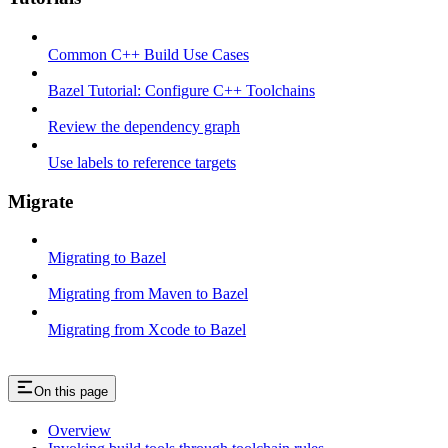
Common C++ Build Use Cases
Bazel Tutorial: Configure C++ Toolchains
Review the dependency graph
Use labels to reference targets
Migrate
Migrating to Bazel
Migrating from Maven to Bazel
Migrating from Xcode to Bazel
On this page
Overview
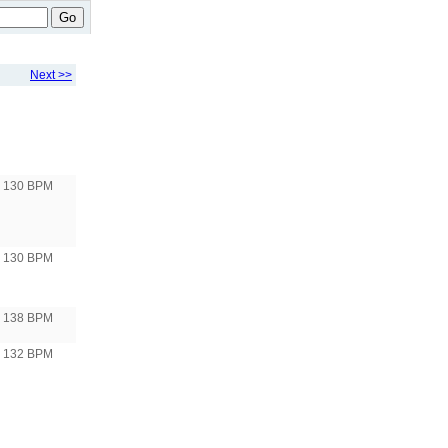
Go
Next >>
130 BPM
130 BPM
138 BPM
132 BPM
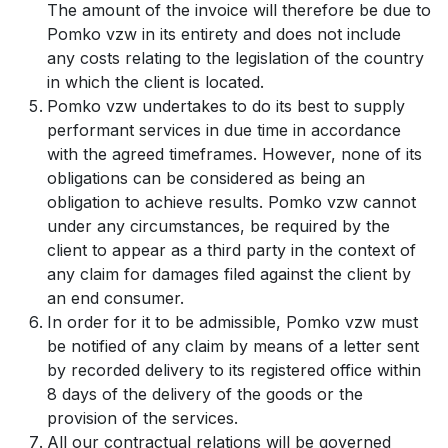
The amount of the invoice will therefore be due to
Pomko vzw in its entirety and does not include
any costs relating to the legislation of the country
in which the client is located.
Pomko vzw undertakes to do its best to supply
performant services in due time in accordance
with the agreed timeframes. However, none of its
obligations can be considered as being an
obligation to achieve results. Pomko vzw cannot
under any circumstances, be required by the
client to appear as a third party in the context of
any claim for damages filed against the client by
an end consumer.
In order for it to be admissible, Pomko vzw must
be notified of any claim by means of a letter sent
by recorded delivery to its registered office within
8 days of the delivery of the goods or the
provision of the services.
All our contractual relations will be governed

* * *

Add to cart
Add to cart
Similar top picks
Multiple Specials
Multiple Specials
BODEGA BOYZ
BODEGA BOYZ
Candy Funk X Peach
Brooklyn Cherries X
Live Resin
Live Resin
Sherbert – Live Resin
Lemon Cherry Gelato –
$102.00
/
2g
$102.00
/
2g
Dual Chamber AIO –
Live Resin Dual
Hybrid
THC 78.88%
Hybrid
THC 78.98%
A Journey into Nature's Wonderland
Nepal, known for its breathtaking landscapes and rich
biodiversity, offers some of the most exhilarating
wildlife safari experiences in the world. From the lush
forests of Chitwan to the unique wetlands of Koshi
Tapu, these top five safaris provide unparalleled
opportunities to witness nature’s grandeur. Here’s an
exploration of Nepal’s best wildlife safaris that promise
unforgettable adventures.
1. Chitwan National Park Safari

--

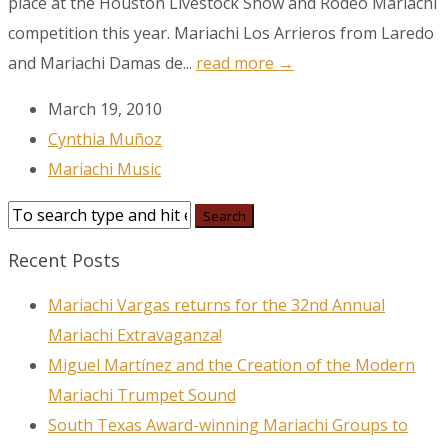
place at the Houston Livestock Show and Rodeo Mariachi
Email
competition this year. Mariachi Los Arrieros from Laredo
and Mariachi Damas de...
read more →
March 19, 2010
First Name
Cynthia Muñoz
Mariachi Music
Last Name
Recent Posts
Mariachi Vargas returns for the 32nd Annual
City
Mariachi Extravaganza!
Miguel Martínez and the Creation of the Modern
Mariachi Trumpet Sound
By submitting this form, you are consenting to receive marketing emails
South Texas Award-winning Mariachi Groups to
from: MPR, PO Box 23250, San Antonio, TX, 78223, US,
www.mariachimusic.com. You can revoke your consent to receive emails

What the exercise asks: Report every line in the data that holds "wildlife", copying each one.

Reply:
wildlife safari experiences in the world. From the lush
exploration of Nepal’s best wildlife safaris that promise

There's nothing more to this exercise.